В одном из урочищ колхоза «Правда», на полуострове Мангышлак, на территории которого в текущем году на больших песчанках протекала интенсивная эпизоотия чумы, 8 июля заболел и умер от легочной чумы чабан. От него заразился помощник, к счастью, его успели во-время выявить, госпитализировать и начать лечить. А вот сейчас поступило новое сообщение о групповом заболевании жителей другого урочища, в результате прирезки больного верблюда. При этом один из резчиков уехал в неизвестном направлении. Требовалось срочное и детальное обследование обширного участка территории, чтобы выяснить эпидемиологическую ситуацию, найти всех участников забоя верблюда и использовавших его мясо, ликвидировать возникшие очаги и не допустить развития эпидемии. Мне, как полномочному представителю Среднеазиатского н. и. противочумного института, было поручено возглавить группу специалистов, командированных Минздравом СССР – врачей из Центральной противочумной станции и Московского института эпидемиологии. Увы, они не знали казахского языка, а из местного населения редко кто говорил по-русски. Кроме того, столичный их статус не совсем совпал с их опытом работы по чуме. Да и июльская жара и тряские «грунтовые» дороги вызвали заметное уныние моей команды. Жалеючи гостей и уважения ради, пришлось самому заходить в юрты и глинобитные кибитки, осматривать и опрашивать жителей, измерять температуру, советовать, как избежать заболевания чумой. Впрочем, это так, к слову. Чтобы лишний раз подчеркнуть специфику нашей работы.
В общей сложности на этот раз чумой заболели девять человек, из них двое легочной формой, семеро бубонной. В их числе оказался и тот, сбежавший. Погибли от чумы двое: первый заболевший легочной формой чумы заразился от больного чумой верблюда, у которого была по-видимому также легочная форма чумы. Второй больной с легочной формой чумы, которого удалось спасти, заразился от первого больного.
Переломным стал для меня 1965 год, когда после сорокалетнего «спокойствия» по холере в СССР она вновь вспыхнула на подведомственной институту территории в Каракалпакской АССР, знакомой мне по обследованию населения республики на проказу. Здесь я опять вынужден прервать повествование, чтобы ввести возможного читателя в суть проблемы.
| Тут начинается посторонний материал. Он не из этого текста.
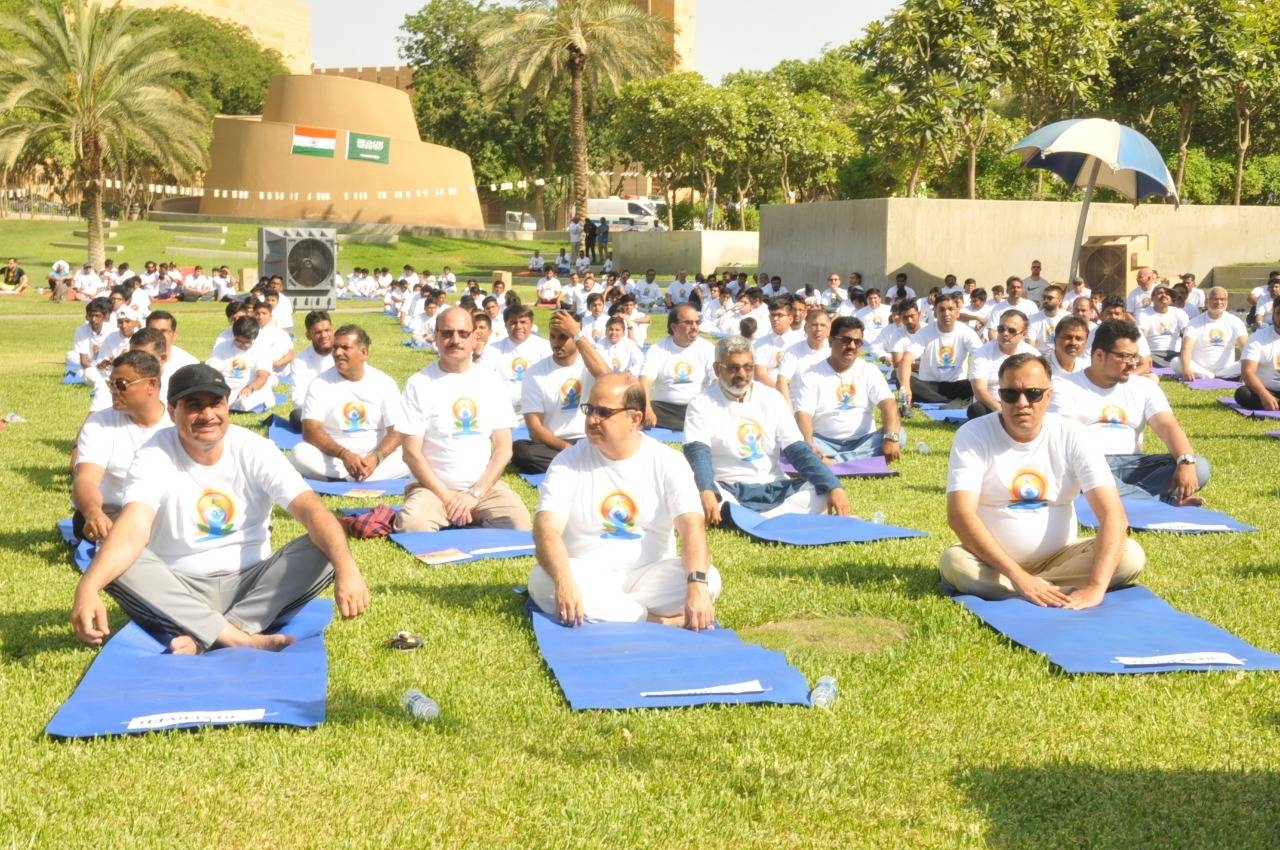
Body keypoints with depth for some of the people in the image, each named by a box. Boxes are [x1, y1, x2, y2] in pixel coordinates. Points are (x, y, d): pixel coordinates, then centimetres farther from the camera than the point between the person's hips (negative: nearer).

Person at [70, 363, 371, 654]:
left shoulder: (254, 450, -8)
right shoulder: (154, 457, -12)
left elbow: (311, 509, -21)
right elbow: (133, 527, -29)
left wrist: (346, 568, -40)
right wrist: (88, 588, -49)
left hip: (251, 585, 1)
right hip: (179, 589, -1)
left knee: (322, 550, -23)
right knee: (119, 566, -29)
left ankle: (201, 637, -30)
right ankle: (241, 638, -35)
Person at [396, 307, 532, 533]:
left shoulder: (491, 382, 8)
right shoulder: (419, 384, 0)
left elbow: (503, 448, 4)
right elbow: (411, 452, -4)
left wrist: (475, 493, -9)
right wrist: (446, 496, -12)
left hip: (486, 486, 2)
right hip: (433, 487, -2)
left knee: (521, 524, -24)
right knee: (413, 524, -32)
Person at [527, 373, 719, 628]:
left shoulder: (668, 463, -2)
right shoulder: (569, 462, -1)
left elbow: (692, 526, -15)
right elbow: (547, 528, -14)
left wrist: (697, 585, -36)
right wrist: (564, 582, -36)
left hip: (649, 575, 0)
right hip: (587, 576, 0)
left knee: (709, 580, -26)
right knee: (542, 581, -32)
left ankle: (599, 610, -22)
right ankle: (661, 621, -27)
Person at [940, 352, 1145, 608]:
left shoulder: (1073, 436, -8)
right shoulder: (973, 435, -12)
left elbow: (1113, 515, -16)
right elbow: (960, 514, -23)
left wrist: (1096, 587, -32)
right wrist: (1018, 576, -33)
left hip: (1059, 558, 2)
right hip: (994, 561, -2)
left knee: (1130, 556, -22)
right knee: (953, 561, -33)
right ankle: (1064, 591, -23)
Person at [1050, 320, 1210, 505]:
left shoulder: (1144, 387, 16)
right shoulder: (1066, 387, 5)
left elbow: (1168, 427, 3)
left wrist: (1186, 462, -19)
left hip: (1131, 464, 4)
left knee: (1199, 467, -17)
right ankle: (1170, 501, -41)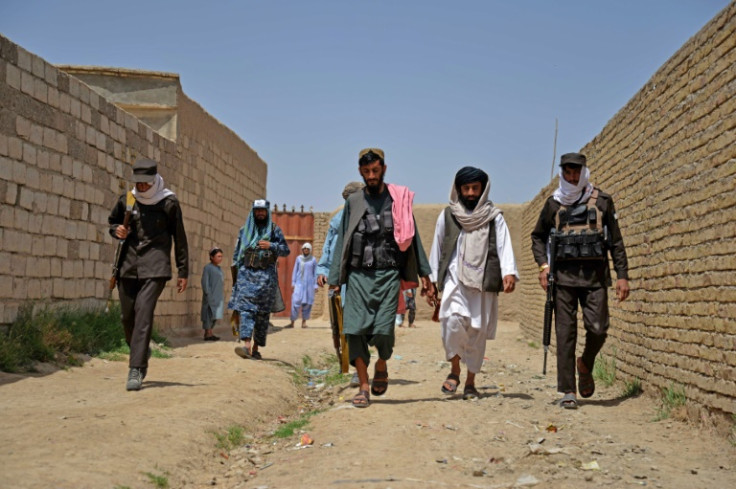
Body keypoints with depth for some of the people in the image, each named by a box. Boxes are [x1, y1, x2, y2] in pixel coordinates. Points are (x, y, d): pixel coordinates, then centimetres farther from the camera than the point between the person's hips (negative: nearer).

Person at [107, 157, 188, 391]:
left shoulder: (169, 203, -1)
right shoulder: (126, 200, 7)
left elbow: (179, 239, 5)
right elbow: (112, 221, 25)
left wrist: (183, 271, 5)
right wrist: (116, 230, -1)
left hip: (155, 268, -4)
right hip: (128, 266, 4)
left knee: (143, 315, -15)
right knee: (127, 316, 6)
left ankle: (136, 370, -16)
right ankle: (141, 353, 34)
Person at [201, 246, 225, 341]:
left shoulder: (218, 268, 15)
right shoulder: (208, 267, -7)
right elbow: (205, 282, -11)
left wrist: (222, 295, 15)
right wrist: (208, 294, -17)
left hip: (218, 297, 8)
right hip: (211, 296, -8)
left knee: (216, 316, 9)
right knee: (209, 315, -4)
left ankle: (210, 332, 16)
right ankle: (208, 334, 0)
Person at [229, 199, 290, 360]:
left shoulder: (274, 230, 9)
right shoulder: (244, 230, 14)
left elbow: (286, 250, 8)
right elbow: (237, 252, 17)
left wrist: (271, 246, -10)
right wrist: (235, 276, 10)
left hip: (266, 275, 0)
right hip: (246, 274, 1)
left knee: (263, 313, 1)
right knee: (246, 308, -15)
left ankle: (256, 347, 10)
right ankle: (246, 345, -25)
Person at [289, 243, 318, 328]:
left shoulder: (313, 260, 2)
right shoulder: (299, 259, 5)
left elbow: (315, 273, 5)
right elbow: (295, 271, 9)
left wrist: (315, 285, 1)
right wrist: (293, 283, 5)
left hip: (309, 284, 0)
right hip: (299, 283, 0)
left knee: (307, 303, 1)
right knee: (296, 302, -7)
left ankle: (304, 321, 11)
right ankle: (292, 322, -4)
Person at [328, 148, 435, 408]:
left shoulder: (398, 199, 8)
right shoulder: (353, 201, 10)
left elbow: (411, 237, 10)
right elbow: (342, 240, 10)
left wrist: (424, 273, 7)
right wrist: (335, 277, 4)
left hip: (388, 274, -1)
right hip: (359, 275, 1)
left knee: (383, 330, -11)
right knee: (356, 330, -8)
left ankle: (382, 365, 22)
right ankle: (363, 387, 3)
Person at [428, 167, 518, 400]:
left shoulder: (494, 217, 8)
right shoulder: (447, 215, 11)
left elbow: (504, 245, -4)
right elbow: (437, 248, 15)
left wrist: (509, 272, -21)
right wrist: (431, 280, 11)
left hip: (483, 283, 0)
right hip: (454, 279, 0)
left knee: (478, 331, 2)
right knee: (453, 320, -23)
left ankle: (470, 382, 16)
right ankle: (454, 370, -3)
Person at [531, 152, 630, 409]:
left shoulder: (602, 201, 7)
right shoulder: (554, 204, 10)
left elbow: (615, 241, 8)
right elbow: (538, 237, 20)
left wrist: (622, 275, 0)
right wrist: (543, 266, 4)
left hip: (595, 275, 0)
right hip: (563, 276, 1)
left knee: (597, 328, -8)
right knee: (565, 333, -2)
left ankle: (585, 365, 24)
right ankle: (568, 391, 3)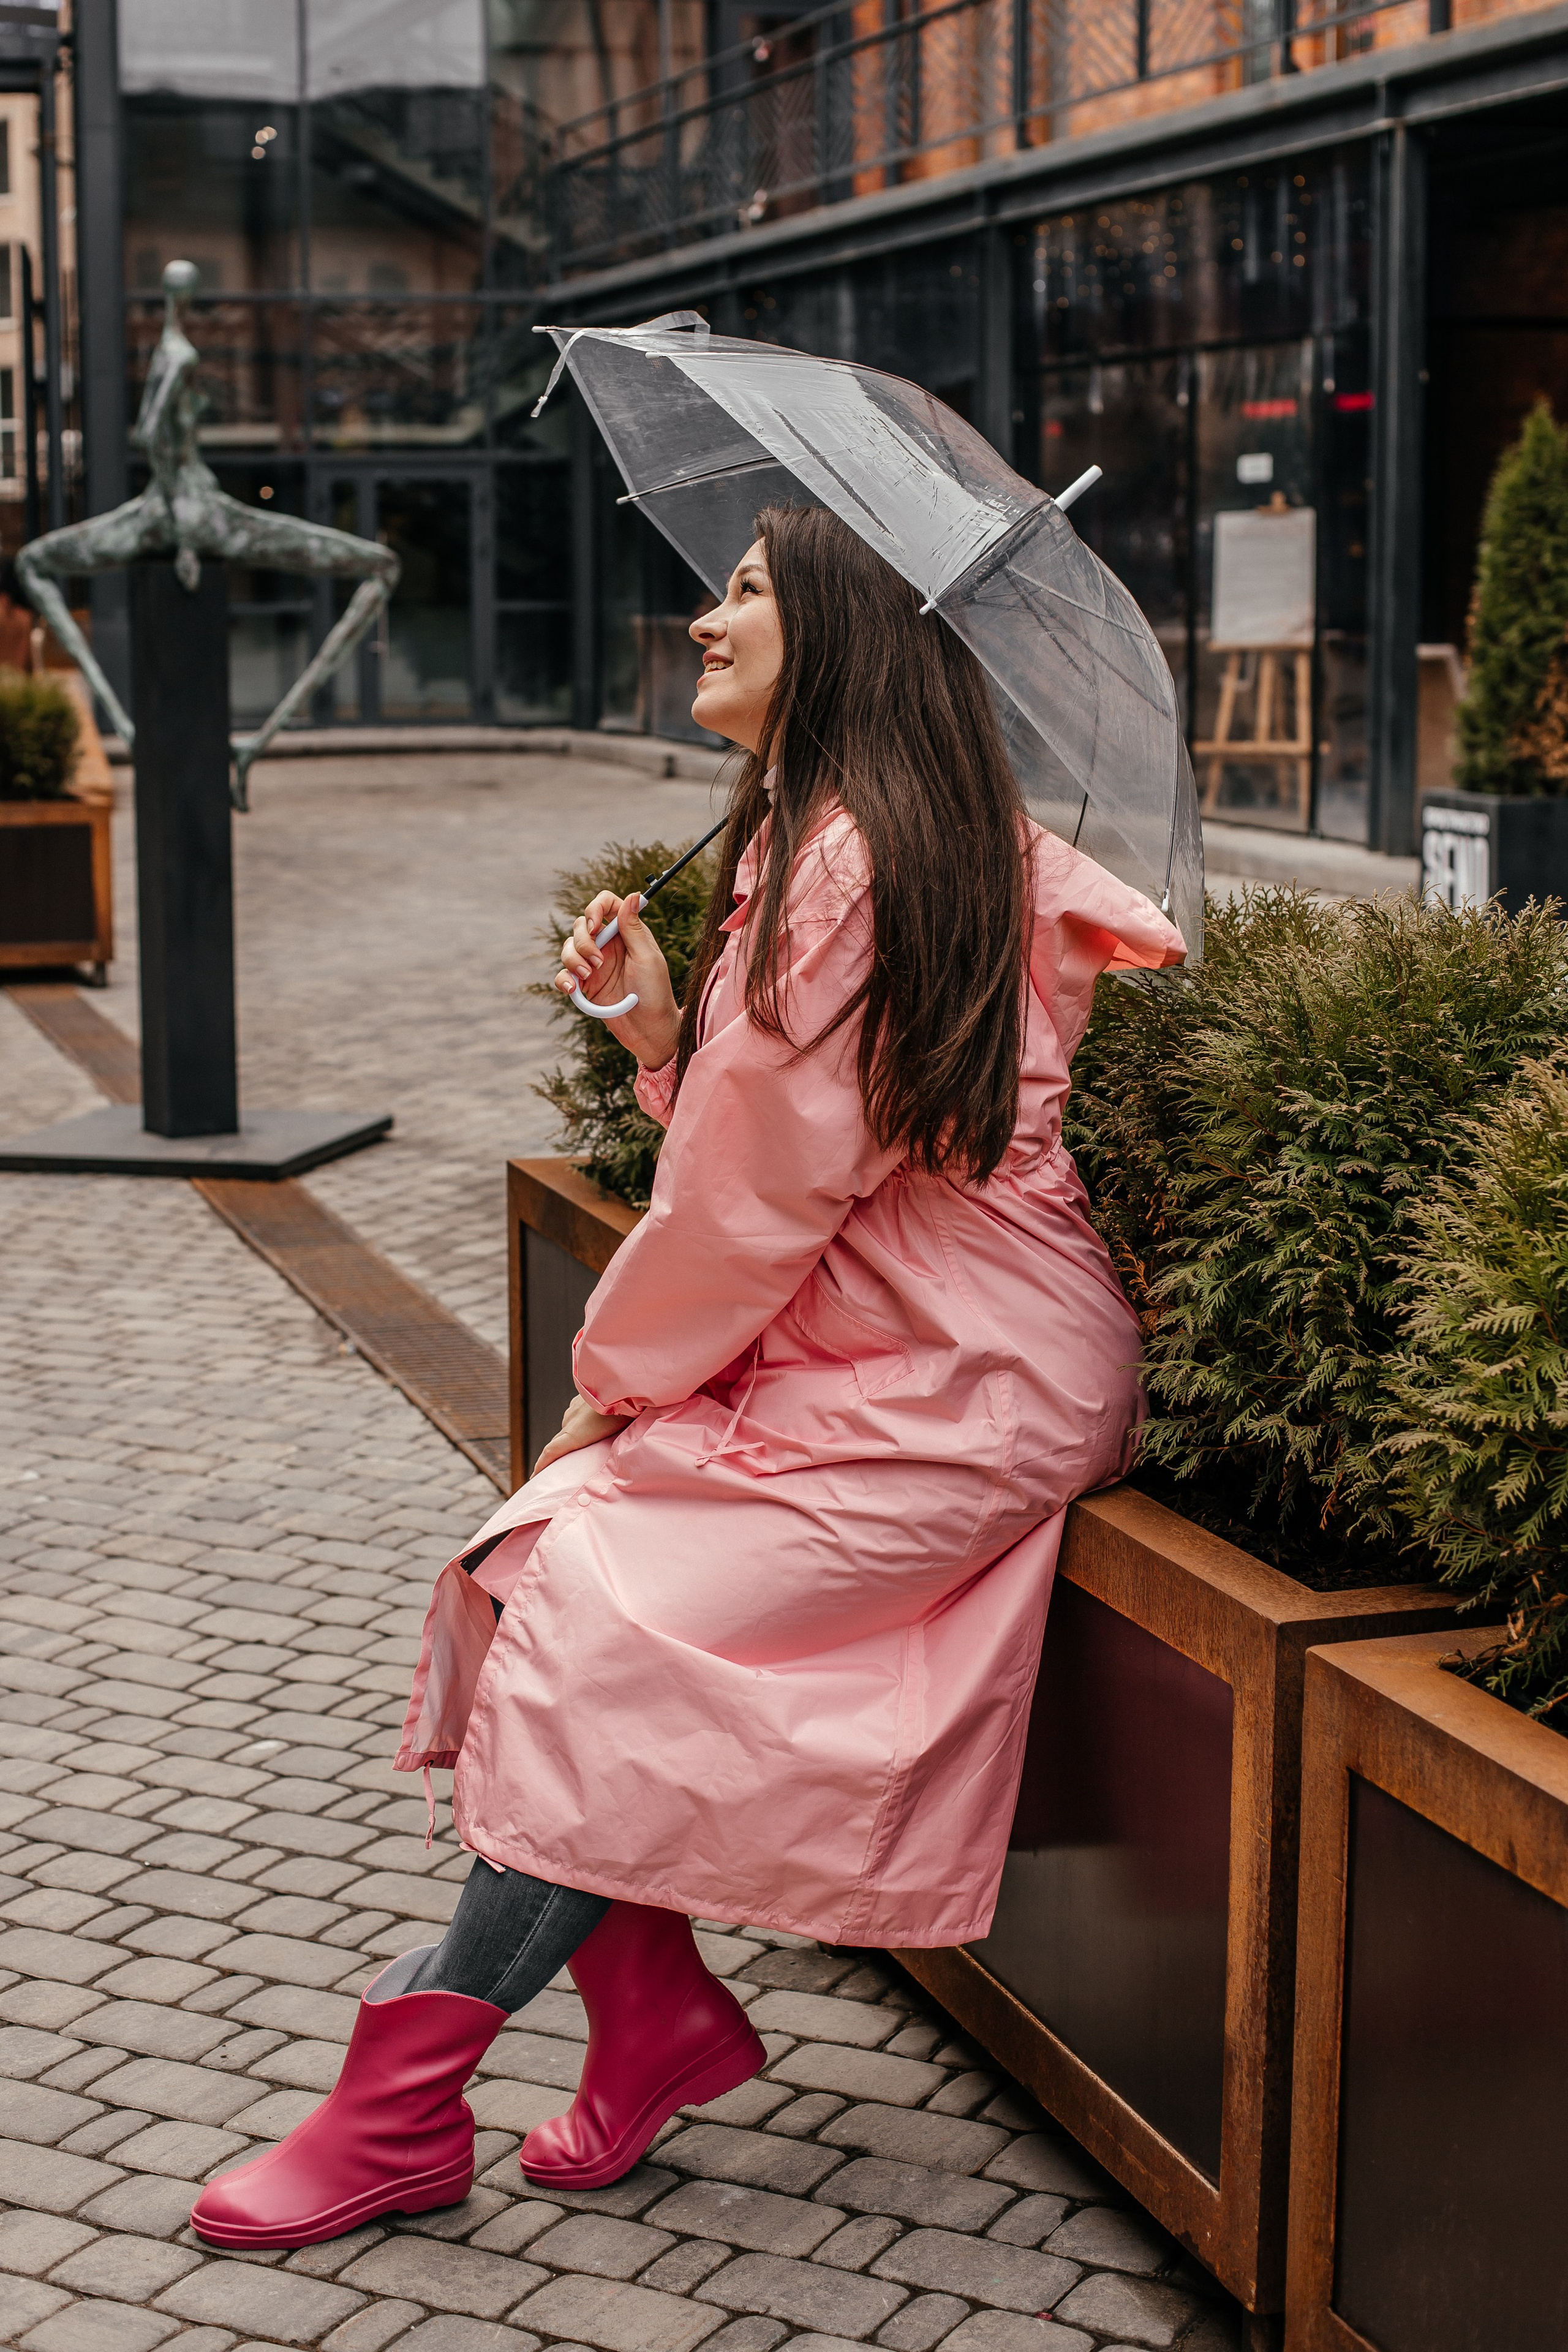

Холера принесла человечеству бед не меньше, чем чума. «Холерой» ее назвали древние греки, что означало «рвота и понос с желчью». Появление ее, как и других повальных болезней, в древнем мире и средневековье объясняли кознями сверхъестественных сил или божьим гневом на грешников. Лишь к XIV веку медики обратили внимание на опасность больных холерой и чумой для окружающих. В 1546 году итальянский врач, астроном и поэт Фракастро опубликовал труд «О контагии, контагиозных болезнях и лечении», где привел убедительные факты последовательных заражений в результате общений (контактов) людей с больными этими «моровыми язвами». Первопричиной же болезней многие поколения врачей, вплоть до второй половины XIX века, считали самозарождение заразы в испарениях, миазмах грязных местностей и болот. В этом отношении европейские ученые разделились на два враждующих лагеря—«контагионистов» и «миазматистов». Основным приемом предотвращения широкого распространения контагиозных болезней сочли жесткие карантины. Пораженный пункт окружали войсками или добровольцами. Прекращали вход и выход из него, ввоз и вывоз продуктов питания, товаров. Порой сжигали жилища больных. Карантины объявляли даже в отношении целых стран, если там свирепствовали эпидемии холеры или чумы. Это тяжело сказывалось на экономике «отверженных».